Both houses of Virginia's legislature also recently passed a bill. The Virginia law won't ban the clauses, but does guarantee that physicians can pick and choose among products and cannot be forced to accept all plans in order to gain access to certain patients. And Maryland's legislature passed a bill that the governor is expected to sign later this spring.
Lastly, although a bill did not get through its legislature, the Texas attorney general effectively stopped "all products" clauses in a March agreement with Aetna that, among other things, bans Aetna from using such clauses in that state. Many details of the Texas-Aetna agreement are now subject to debate — i.e., is the agreement really anything more than "fluff" and window-dressing? But it seems clear that until this agreement expires in a few years, the "all products" clause should be dead in Texas.

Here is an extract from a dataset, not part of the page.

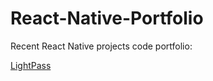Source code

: # React-Native-Portfolio

Recent React Native projects code portfolio:

[LightPass](LightPass/README.md)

Becoming a force for change
None of this just "happened." The bills that have been passed were the result of a lot of hard work and time spent by eyecare professionals. These bills passed though the various state legislatures because physicians in those states were able to mobilize effectively.
Onerous provisions like this continue because of a payor's market share dominance. (There's no doubt that Aetna would not have dropped "all products" clauses in any state unless they were forced to do so.) If you want to strike these provisions down, you'll have to gain the support of legislators. Change in other states won't come about until — and unless — you demonstrate to your elected representatives that you have strength, purpose and resolve.
Today, more than ever, you need to participate in the political action committees sponsored by your state medical societies, your state ophthalmology associations, the American Society of Cataract and Refractive Surgery and other national organizations. I urge you to do so.
Let's continue to level the playing field against third-party payors.
Gil Weber, consulting editor for Ophthalmology Management, is a nationally recognized author, lecturer and practice management consultant to the managed care and ophthalmic industries. He has served as managed care director for the American Academy of Ophthalmology.